• [Passage for review]
=== Begin Enclosure ===

# Donald Fortson course on American Presbyterianism



## RamistThomist (Jun 4, 2015)

This might be old news, but RTS ItunesU has Donald Fortson's course on American Presbyterianism for free. I was impressed by his Church History course, so this should be good.


----------



## Justified (Jun 4, 2015)

I've listened to it, as well. I definately recommend it.


----------



## psycheives (Jun 4, 2015)

I have also listened to it and appreciate it very much! Fortson doesn't just teach you his view of history, he backs it up by reading from the actual writings of Charles Hodge, etc. You can see from these readings that Old Princeton often played a middle role in trying to mediate between people going to extreme sides. You can also see that many saw value in both sides of some of the debates.

I appreciate Fortson's view, which counters a modern hypothesis promoted by other seminaries/professors that American Presbyterian history can be divided into two neat little opposing groups (failing to recognize the extremes and those in the middle): 
Scots/Irish Presbyterians/Orthodox doctrine/Strict Subscriptionists/Anti-Revival/Old Princeton/Old Lights/Old Side/Old School 
vs 
England/New England Puritans/Loose Subscriptionists/Experimentalists/Emotional Piety/Revivalistic/New Lights/New Side/New School/George Whitefield


----------



## RamistThomist (Jun 4, 2015)

psycheives said:


> I have also listened to it and appreciate it very much! Fortson doesn't just teach you his view of history, he backs it up by reading from the actual writings of Charles Hodge, etc. You can see from these readings that Old Princeton often played a middle role in trying to mediate between people going to extreme sides. You can also see that many saw value in both sides of some of the debates.
> 
> I appreciate Fortson's view, which counters a modern hypothesis promoted by other seminaries/professors that American Presbyterian history can be divided into two neat little opposing groups (failing to recognize the extremes and those in the middle):
> Scots/Irish Presbyterians/Orthodox doctrine/Strict Subscriptionists/Anti-Revival/Old Princeton/Old Lights/Old Side/Old School
> ...



Agreed. And to make the narrative worse, let's throw in the Kuyperian Dutch Americans!


----------

=== End Enclosure ===

• [Source data]
=== Begin Enclosure ===

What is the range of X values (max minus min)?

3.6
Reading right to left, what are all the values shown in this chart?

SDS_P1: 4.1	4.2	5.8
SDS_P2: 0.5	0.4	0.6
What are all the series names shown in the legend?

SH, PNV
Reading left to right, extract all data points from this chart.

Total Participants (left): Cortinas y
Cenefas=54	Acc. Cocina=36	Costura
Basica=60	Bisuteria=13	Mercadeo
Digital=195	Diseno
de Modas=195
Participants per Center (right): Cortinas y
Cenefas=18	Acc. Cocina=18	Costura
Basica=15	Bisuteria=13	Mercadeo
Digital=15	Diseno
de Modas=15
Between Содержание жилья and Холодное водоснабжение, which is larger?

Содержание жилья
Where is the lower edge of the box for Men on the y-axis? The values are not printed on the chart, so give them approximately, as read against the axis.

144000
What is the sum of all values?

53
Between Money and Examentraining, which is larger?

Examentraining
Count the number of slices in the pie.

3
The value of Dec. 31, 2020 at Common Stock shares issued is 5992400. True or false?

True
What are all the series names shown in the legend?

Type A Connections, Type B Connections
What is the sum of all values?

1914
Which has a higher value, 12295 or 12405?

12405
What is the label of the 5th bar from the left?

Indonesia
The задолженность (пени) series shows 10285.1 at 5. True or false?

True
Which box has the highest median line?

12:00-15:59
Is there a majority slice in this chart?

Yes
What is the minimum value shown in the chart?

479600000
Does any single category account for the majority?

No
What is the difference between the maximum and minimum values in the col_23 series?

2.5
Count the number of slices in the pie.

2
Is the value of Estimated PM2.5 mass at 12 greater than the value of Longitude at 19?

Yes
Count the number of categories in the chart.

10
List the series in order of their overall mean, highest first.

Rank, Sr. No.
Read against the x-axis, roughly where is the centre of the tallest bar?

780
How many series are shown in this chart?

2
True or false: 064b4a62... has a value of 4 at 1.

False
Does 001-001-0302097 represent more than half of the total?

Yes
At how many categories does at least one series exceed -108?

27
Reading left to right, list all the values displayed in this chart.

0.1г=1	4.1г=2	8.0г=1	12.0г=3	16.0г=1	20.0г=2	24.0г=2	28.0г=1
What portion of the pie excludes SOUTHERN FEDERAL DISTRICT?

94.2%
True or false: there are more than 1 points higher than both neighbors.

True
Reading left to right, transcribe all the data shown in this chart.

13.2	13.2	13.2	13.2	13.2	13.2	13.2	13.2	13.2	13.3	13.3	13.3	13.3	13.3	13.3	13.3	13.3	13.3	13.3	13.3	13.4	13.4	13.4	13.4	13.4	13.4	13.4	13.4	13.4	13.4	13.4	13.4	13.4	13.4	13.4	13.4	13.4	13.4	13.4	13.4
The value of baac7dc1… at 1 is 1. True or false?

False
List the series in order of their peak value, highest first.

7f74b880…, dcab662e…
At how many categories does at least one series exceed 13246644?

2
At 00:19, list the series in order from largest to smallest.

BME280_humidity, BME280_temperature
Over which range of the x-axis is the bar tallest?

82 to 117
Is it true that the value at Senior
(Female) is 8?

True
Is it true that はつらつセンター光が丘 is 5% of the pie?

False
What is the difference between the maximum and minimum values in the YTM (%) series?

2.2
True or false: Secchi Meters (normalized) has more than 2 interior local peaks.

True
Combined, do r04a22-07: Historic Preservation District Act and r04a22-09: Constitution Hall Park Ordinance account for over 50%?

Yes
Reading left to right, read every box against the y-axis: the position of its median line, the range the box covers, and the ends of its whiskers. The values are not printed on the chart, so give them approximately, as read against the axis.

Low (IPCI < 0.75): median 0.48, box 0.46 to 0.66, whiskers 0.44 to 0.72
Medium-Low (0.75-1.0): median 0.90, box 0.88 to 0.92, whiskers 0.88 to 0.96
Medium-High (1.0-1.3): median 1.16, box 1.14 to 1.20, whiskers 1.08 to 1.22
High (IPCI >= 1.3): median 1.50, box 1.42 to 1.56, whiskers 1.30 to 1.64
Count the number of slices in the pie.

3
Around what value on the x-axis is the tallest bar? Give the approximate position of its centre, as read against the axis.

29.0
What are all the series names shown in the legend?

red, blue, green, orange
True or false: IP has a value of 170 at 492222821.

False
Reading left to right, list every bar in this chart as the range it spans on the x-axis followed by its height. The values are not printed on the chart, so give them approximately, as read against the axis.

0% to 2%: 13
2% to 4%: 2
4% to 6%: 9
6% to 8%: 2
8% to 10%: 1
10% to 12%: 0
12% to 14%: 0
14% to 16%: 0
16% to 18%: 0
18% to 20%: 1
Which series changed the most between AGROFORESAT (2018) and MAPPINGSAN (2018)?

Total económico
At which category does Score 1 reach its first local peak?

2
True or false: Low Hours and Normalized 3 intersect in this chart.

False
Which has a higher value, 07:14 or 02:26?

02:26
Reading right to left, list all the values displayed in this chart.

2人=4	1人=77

=== End Enclosure ===

• [Work instructions]
A) In the thread about the Fortson course, whose actual writings does Fortson read from to back up his view of history?
B) Gather every line of the rows that holds the string "Bisuteria". Case counts.

• [Written answers]
A) Charles Hodge

B)
Basica=60	Bisuteria=13	Mercadeo
Basica=15	Bisuteria=13	Mercadeo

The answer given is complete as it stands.